O que as três têm em comum, além de pertencer à mesma família biológica? Não abrem mão do antidepressivo, a pílula da felicidade mais consumida no Brasil, por nove entre 10 mulheres brasileiras. E aí? Vocês conseguiriam dizer a idade de cada uma por suas caixas de remédios? Pelo número de remédios tomados religiosamente, num ritual quase que sagrado, vocês vão perceber que, à medida que envelhecem, a caixa e as doses aumentam gradativamente. É preciso revelar que a primeira mulher tem 80 anos, a segunda 76 e a última, 66.
Vivendo em grandes cidades, essas três mulheres chegaram à velhice cuidando da saúde por meio de remédios e bulas. É claro que a longevidade veio com a evolução da medicina e da ciência. Os exames de diagnóstico estão aí, tem medicamento hoje para qualquer tipo de doença, vacinas, suplementos vitamínicos, ômegas 3, 6 e 9, cirurgias que podem extirpar todos os males, plástica para o rosto, para o corpo, corretivos, cosméticos, cremes para rugas, para flacidez, mas há também desprazer, falta de alegria, de bom humor, de energia, uma espécie de vazio nesse entardecer da vida, uma solidão no crepúsculo da existência. Só exorcizados com a caixinha mágica de remédios. Em Londres, foi preciso criar o Ministério da Solidão, pois os velhos se sentem sós e atentam contra a própria vida. No Japão, a mesma coisa.
É preciso dizer que uma amiga da irmã mais nova resolveu o problema de outro jeito. Depois de se aposentar por uma universidade federal, aos 61 anos, alugou o apartamento em que morava na metrópole e comprou um sítio no interior de Minas. Anda todos os dias de manhã, come pouco, mas bem. E somente alimentos saudáveis, que incluem legumes, verduras, frutas e trabalho manual no jardim e na horta. Ela mesma levantou algumas paredes da casa nova do sítio, fabricou a própria tinta com barro e está amando o brotar de uma nova vida. Exterminou com o estresse e soube que não precisava mais tomar remédios contra a pressão alta. Foi dispensada pelo médico do posto de saúde local. Está a cada mais bonita e no esplendor dos seus 65 anos. Essa pesquisadora, que defende o parto natural, é feminista, contestadora e diz que está muito bem, sem nenhum problema de saúde ou remédio. Não precisa mais.

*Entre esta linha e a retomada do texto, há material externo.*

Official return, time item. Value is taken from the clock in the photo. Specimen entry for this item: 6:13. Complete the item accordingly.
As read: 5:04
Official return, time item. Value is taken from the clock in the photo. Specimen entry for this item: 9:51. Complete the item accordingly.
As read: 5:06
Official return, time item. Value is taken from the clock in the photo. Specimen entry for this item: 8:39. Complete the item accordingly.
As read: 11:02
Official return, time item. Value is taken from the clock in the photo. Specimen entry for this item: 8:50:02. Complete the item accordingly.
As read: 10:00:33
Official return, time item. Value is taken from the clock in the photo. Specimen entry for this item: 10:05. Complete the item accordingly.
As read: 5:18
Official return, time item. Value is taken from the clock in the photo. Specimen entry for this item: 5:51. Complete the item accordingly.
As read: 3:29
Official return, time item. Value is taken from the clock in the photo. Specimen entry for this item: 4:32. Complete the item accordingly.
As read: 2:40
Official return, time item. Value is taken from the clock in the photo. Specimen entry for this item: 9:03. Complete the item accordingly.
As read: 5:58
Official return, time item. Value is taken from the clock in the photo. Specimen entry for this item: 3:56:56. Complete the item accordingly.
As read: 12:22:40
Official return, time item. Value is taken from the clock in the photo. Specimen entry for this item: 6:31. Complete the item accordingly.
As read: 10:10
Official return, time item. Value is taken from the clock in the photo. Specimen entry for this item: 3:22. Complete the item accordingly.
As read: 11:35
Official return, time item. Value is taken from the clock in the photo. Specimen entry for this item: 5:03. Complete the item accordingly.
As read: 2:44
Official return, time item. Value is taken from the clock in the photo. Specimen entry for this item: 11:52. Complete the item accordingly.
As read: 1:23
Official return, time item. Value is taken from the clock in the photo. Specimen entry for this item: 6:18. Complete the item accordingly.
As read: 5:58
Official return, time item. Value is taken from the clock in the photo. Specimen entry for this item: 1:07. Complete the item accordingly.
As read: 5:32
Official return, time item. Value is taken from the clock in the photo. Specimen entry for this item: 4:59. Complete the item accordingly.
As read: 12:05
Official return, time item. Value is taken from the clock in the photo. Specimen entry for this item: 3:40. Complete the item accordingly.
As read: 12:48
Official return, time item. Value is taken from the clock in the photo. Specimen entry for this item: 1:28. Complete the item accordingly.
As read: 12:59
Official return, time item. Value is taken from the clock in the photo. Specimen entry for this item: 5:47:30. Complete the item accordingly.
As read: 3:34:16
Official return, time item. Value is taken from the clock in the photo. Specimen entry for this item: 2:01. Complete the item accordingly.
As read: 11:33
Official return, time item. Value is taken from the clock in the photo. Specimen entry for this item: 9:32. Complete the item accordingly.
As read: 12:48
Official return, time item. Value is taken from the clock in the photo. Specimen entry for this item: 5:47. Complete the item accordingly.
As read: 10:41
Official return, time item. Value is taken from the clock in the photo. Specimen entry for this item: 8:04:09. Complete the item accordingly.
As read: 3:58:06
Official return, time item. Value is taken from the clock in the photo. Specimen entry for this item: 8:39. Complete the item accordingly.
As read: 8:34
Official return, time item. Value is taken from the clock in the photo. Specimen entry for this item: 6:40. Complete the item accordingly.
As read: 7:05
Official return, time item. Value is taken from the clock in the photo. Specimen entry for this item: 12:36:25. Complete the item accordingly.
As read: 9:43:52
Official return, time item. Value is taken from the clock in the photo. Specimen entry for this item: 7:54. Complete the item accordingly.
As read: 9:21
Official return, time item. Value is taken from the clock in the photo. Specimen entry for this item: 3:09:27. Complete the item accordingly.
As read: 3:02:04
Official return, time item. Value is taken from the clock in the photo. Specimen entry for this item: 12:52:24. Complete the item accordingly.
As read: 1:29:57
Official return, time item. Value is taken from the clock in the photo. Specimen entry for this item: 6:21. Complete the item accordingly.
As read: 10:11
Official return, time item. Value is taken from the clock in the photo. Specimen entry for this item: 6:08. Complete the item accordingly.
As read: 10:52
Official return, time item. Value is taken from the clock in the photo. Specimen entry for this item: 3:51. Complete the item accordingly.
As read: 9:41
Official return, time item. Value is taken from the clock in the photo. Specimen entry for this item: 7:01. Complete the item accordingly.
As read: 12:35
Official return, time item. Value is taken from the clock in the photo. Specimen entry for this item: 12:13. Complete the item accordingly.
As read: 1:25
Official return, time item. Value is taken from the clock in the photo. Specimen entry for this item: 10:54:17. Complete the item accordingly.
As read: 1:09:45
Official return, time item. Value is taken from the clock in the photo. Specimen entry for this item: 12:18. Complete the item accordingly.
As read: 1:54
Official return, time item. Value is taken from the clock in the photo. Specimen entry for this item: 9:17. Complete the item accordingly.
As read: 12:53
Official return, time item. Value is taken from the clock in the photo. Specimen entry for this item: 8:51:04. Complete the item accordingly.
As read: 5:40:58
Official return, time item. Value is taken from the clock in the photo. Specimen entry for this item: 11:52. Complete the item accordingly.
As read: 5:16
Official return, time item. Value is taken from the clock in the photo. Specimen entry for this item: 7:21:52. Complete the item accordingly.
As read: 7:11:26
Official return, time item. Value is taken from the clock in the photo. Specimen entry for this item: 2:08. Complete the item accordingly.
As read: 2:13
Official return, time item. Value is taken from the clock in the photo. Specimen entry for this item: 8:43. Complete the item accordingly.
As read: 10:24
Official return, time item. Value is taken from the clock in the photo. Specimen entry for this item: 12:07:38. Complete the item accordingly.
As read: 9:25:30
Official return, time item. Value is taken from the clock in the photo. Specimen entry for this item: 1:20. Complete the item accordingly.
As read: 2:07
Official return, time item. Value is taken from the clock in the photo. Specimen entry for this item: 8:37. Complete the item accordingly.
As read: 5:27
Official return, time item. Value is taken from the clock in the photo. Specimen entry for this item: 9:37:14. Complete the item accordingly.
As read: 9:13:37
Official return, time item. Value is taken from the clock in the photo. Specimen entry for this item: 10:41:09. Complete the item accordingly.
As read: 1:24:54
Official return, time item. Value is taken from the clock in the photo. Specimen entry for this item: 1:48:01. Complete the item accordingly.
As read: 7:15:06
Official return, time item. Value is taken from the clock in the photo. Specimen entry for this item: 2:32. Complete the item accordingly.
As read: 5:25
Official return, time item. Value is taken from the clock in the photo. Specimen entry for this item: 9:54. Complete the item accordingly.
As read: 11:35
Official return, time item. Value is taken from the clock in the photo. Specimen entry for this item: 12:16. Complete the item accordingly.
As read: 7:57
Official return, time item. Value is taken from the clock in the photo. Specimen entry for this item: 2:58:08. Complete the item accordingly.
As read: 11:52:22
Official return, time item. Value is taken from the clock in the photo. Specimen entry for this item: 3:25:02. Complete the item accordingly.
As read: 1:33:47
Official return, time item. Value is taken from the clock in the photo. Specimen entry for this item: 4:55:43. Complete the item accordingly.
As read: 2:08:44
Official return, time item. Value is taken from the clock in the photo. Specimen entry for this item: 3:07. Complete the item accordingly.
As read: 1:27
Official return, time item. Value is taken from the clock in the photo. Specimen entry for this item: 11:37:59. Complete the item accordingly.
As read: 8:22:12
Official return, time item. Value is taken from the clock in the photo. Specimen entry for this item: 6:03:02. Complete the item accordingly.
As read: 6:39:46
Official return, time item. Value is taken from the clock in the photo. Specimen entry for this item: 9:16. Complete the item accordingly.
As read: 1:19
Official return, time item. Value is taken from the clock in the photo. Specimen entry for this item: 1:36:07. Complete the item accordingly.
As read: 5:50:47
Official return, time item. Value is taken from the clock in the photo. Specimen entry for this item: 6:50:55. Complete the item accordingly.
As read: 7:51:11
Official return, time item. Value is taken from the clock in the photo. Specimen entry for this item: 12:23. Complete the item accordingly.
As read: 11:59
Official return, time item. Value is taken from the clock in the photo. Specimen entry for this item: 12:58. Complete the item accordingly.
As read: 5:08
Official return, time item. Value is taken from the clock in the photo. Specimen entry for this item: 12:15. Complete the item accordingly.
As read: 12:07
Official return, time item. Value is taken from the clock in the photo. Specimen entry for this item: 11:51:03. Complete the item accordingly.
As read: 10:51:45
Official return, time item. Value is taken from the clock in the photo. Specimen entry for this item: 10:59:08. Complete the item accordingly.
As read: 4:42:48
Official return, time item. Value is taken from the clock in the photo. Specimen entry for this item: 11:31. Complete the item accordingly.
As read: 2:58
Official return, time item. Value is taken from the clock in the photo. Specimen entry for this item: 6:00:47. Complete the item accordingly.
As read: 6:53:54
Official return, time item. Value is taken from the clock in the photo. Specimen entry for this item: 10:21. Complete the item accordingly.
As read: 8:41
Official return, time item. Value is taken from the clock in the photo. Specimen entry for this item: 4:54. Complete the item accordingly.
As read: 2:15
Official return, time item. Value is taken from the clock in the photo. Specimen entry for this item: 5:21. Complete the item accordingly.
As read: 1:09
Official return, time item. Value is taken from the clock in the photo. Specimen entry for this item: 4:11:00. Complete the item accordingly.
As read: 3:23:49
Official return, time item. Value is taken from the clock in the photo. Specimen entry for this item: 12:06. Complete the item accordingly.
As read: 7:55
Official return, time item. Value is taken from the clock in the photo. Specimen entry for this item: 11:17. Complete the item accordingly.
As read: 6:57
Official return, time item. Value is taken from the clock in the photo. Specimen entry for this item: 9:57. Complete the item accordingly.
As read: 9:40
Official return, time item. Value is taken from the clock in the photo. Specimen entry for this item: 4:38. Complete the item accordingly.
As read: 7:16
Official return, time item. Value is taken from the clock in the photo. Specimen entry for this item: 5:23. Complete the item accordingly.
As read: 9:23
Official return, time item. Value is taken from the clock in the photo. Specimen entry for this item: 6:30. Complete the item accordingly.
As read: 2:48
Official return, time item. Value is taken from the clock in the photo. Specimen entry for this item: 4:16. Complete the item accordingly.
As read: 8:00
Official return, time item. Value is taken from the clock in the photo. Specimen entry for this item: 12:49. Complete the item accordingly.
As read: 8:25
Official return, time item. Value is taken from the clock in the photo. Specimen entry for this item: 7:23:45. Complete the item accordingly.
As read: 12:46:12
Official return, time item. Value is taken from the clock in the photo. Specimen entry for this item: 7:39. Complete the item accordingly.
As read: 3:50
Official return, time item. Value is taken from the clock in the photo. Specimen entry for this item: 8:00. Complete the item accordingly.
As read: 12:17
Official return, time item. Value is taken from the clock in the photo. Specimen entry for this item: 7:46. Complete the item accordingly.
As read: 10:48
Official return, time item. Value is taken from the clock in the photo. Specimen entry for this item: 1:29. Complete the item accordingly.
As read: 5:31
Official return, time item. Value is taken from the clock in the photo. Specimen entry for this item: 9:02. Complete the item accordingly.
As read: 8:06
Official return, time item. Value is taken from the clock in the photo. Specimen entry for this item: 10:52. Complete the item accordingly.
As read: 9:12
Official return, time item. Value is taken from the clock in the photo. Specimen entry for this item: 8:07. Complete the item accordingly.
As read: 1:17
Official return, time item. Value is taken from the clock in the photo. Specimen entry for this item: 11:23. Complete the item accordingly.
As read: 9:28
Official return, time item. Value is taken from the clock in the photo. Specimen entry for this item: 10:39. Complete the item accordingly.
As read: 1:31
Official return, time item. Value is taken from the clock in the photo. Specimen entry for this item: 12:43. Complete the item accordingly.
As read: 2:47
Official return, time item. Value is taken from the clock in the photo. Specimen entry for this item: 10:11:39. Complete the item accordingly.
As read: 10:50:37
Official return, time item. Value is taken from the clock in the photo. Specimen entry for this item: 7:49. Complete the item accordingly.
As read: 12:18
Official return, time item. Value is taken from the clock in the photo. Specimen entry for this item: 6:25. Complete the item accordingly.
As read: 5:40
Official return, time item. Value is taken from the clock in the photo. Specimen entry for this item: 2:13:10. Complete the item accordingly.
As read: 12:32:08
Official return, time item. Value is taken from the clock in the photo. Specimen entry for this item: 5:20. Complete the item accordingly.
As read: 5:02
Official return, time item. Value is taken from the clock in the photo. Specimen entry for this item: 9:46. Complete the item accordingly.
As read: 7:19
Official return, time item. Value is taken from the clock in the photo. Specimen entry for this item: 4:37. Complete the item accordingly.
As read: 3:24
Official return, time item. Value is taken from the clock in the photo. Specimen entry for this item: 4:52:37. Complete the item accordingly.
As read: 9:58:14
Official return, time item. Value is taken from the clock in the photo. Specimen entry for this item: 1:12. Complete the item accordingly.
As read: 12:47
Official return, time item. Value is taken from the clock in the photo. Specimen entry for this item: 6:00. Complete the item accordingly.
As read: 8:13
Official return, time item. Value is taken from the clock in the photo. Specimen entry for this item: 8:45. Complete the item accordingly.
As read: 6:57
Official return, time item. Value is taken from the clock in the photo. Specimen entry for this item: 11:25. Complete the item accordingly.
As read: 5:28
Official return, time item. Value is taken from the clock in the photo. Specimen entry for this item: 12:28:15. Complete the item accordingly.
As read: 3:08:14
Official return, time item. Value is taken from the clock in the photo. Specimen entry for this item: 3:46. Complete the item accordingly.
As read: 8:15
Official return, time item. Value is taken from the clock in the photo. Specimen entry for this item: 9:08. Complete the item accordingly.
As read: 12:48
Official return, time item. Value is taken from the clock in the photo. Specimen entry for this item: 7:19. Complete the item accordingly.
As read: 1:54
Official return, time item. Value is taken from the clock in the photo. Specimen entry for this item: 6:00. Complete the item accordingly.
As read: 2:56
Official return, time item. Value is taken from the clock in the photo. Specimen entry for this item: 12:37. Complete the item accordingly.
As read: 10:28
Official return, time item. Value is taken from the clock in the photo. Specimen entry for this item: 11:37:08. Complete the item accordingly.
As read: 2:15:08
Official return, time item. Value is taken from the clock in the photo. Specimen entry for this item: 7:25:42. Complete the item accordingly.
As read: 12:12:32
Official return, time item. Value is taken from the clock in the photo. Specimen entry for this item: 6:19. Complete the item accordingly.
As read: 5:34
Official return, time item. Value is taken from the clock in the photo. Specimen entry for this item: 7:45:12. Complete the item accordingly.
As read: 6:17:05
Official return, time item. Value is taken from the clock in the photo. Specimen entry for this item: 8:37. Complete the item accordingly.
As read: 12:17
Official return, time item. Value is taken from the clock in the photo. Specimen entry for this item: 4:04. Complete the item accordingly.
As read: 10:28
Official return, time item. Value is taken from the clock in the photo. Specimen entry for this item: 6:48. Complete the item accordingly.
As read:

Tem outra que mora em uma das cidades mais exuberantes e agitadas deste país, mas nunca tomou remédio nenhum, aos 68 anos. Não tem doença crônica, mas também pudera. Acorda cedinho, antes do raiar do dia, toma um café da manhã caprichado, caminha olhando para o mar, prepara a própria comida, não bebe nem fuma e adora cinema, teatro, viagens e é rodeada por muitos amigos. Ela não abre mão da amizade e de uma família grande, fraterna e acolhedora. Para dizer também que ela gosta da erva, a tal da cânabis, hoje recomendada para quem está envelhecendo. Já se fala até que previne a doença de Alzheimer. Já se sabe que tira as dores e os sintomas da esclerose múltipla. Do autismo, da epilepsia e tantas outras. Pena que aqui ainda é considerada ilegal, apesar de muitos países que já optaram pela descriminalização.
Será que essas duas últimas vão ter uma velhice melhor e mais saudável do que as outras que tomam remédios para todas as dores do corpo e da alma? Ninguém sabe, pois cada uma tem a própria história e herança genética. Cada uma com suas angústias e escolhas. Afinal, o que não pode faltar nessa receita sem contraindicações é o cuidado consigo mesmo e com o outro, o prazer de viver, de correr atrás dos sonhos, porque eles nunca envelhecem!